### PROBLEM STATEMENT
Check each line below for the word "output" and give the count alone.

### GIVEN ENTRIES
=-=-=

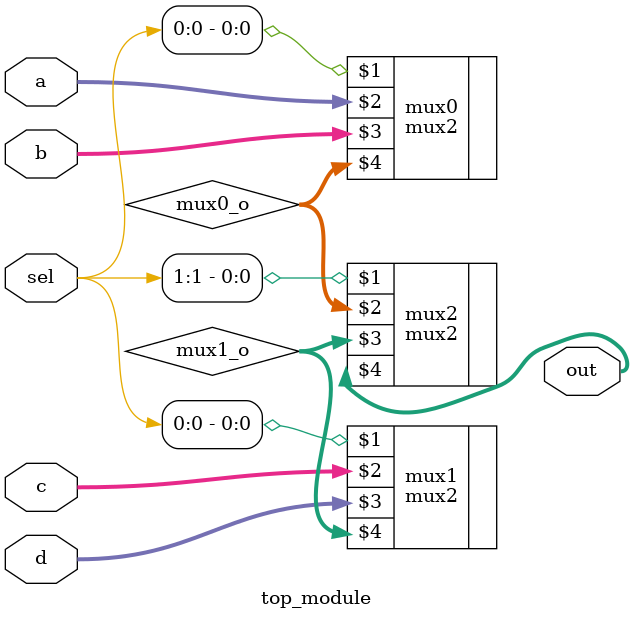
<source format=v>


//module mux2 (
//    input sel,
//    input [7:0] a,
//    input [7:0] b,
//    output [7:0] out
//);

//module top_module (
//    input [1:0] sel,
//    input [7:0] a,
//    input [7:0] b,
//    input [7:0] c,
//    input [7:0] d,
//    output [7:0] out  ); //
//
//    wire mux0, mux1;
//    mux2 mux0 ( sel[0],    a,    b, mux0 );
//    mux2 mux1 ( sel[1],    c,    d, mux1 );
//    mux2 mux2 ( sel[1], mux0, mux1,  out );
//
//endmodule

module top_module (
    input [1:0] sel,
    input [7:0] a,
    input [7:0] b,
    input [7:0] c,
    input [7:0] d,
    output [7:0] out  ); //

    wire [7:0] mux0_o, mux1_o;
    mux2 mux0 ( sel[0],    a,    b, mux0_o );
    mux2 mux1 ( sel[0],    c,    d, mux1_o );
    mux2 mux2 ( sel[1], mux0_o, mux1_o,  out );

endmodule
</source>
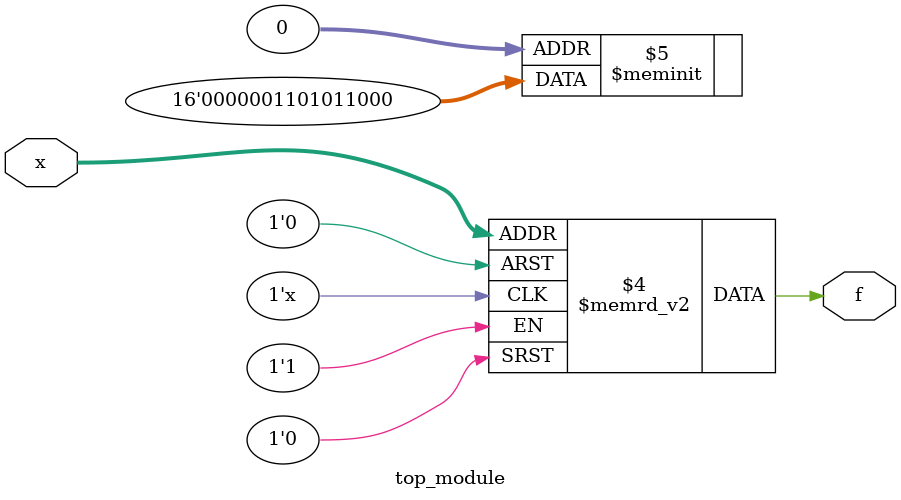
<source format=sv>
module top_module (
    input [4:1] x,
    output logic f
);

always_comb begin
    case ({x[4], x[3], x[2], x[1]})
        4'b0001: f = 1'b0;
        4'b0010: f = 1'b0;
        4'b0011: f = 1'b1;
        4'b0100: f = 1'b1;
        4'b0101: f = 1'b0;
        4'b0110: f = 1'b1;
        4'b0111: f = 1'b0;
        4'b1000: f = 1'b1;
        4'b1001: f = 1'b1;
        4'b1010: f = 1'b0;
        4'b1011: f = 1'b0;
        4'b1100: f = 1'b0;
        default: f = 1'b0; // Treat don't-care as 0
    endcase
end

endmodule

</source>
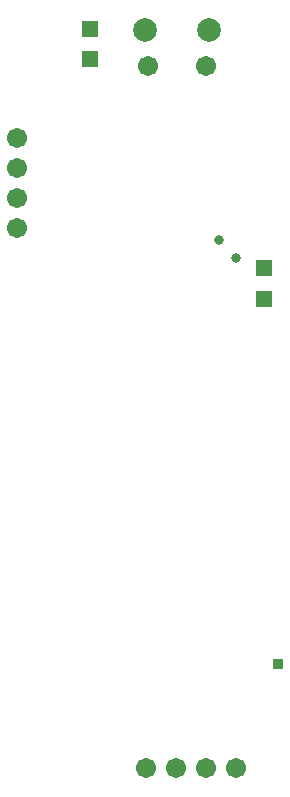
<source format=gbr>
G04 EAGLE Gerber RS-274X export*
G75*
%MOMM*%
%FSLAX34Y34*%
%LPD*%
%INSoldermask Bottom*%
%IPPOS*%
%AMOC8*
5,1,8,0,0,1.08239X$1,22.5*%
G01*
G04 Define Apertures*
%ADD10C,2.003200*%
%ADD11C,1.703200*%
%ADD12C,0.809600*%
%ADD13R,1.478200X1.478200*%
%ADD14R,0.809600X0.809600*%
D10*
X125810Y980040D03*
X180310Y980040D03*
D11*
X128810Y949740D03*
X177310Y949740D03*
D12*
X203200Y787400D03*
D11*
X17660Y863600D03*
X17660Y889000D03*
D12*
X189096Y802386D03*
D11*
X127000Y355600D03*
X203200Y355600D03*
X17660Y838200D03*
D13*
X79584Y956056D03*
D11*
X17660Y812800D03*
D13*
X79584Y981578D03*
X226536Y778764D03*
D11*
X177800Y355600D03*
D13*
X226536Y752856D03*
D14*
X238760Y443230D03*
D11*
X152400Y355600D03*
M02*

</source>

=-=-=

### PROBLEM SOLUTION
4